Communicating this updated information to physicians and patients “is critical,” the authors say. They also supported another Institute of Medicine committee suggestion that recommended FDA implement a benefit and risk assessment and management plan that would summarize the FDA’s evaluation of a drug’s benefit-risk profile in a single document that would be updated throughout the market life of the product.

FDA has taken steps to communicate updated safety information about drugs post-market to sponsors since the 2006 IOM report and FDAAA, including implementing the Safety First/Safe Use initiative, which among other items aimed to equip physicians with better tools for safe prescribing habits (“FDA Puts “Safety First” For Post-Market Issues” — “The Pink Sheet” DAILY, Feb. 27, 2008).

Yet despite this discussion of the importance of a life-cycle approach, the evaluation of the clinical trial evidence supporting approval did not take into account any post-marketing commitments, particularly post-marketing trial commitments required for the NMEs.

“It would be helpful to know how many of these approvals, particularly those based on surrogate endpoints, had post-marketing requirements, how many post-market studies were fulfilled, and what was the ultimate clinical assessment of the drugs approved in these various ways,” Steven N. Goodman, Stanford University, and Rita Redberg, University of California, San Francisco, wrote in an accompanying editorial.

Cancer Drugs Also More Likely To Get First-Try OK

Another study conducted by FDA and published in the same issue of JAMA indicates that not only do cancer drugs get significant flexibility regarding clinical trial evidence, but that they are more likely to make it through the agency on the first try.

A review of the 302 new molecular entity applications first submitted to FDA between 2000 and 2012 found that half, or 151, were approved after the first review cycle.
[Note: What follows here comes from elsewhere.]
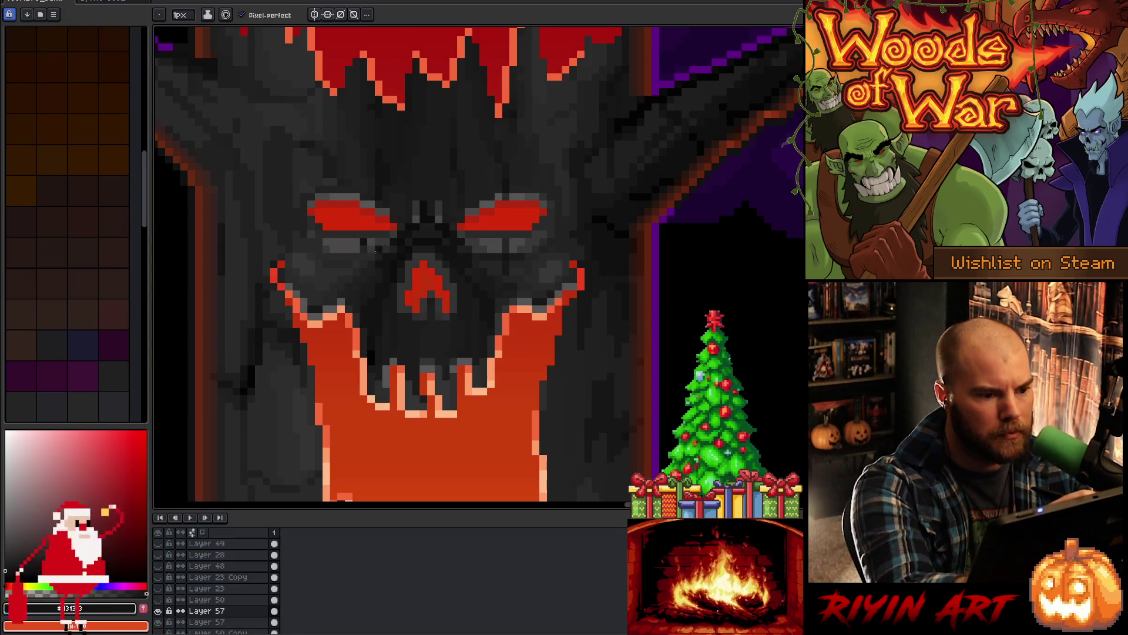
{"action": "left_click", "coordinate": [356, 250], "text": "alt"}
However, of the 61 NMEs for cancer treatment, nearly three-quarters were approved during the first review cycle.

In comparison, all other medical specialties saw less than 60% approved on the first cycle except for gastroenterology, which saw 69% of products approved on the first try.

Pulmonary and allergy drugs had the lowest percentage of drugs approved on the first cycle (31%, 4/13). Cardiology drugs fared just slightly better with 32% (7/22) being approved on the first cycle. Neurology/psychiatry and dermatology products also showed particularly low first-cycle approval rates, coming in at just 33% being approved on the first try (see graph). Neurology drugs had one of the lowest first-cycle approval rates despite being the third-highest number of submissions among the 14 specialties analyzed.

First Cycle Approval Rates By Medical Specialty

Source: Journal of the American Medical Association

FDA’s review offers a rare look into the reasons for drug denials and delays, as the agency generally interprets the law as prohibiting it from sharing data for unapproved drugs or commenting on reasons for a “complete response.” The study found that many of the drug applications rejected by FDA are not due to lack of efficacy or safety but are because the information submitted with the application was not satisfactory to make a determination of efficacy and safety (“Many Drug Approval Delays, Denials Could Be Prevented, FDA Study Shows” — “The Pink Sheet” DAILY, Jan. 21, 2014).

Efficacy deficiencies such as uncertainty/disagreement about appropriate dose, use of unsatisfactory endpoints, and clinical trials that studied populations that did not reflect the populations likely to use the drug were cited as three primary reasons for failure that could have potentially been avoided by, for example, earlier and more frequent dialogue with FDA and more dose exploration.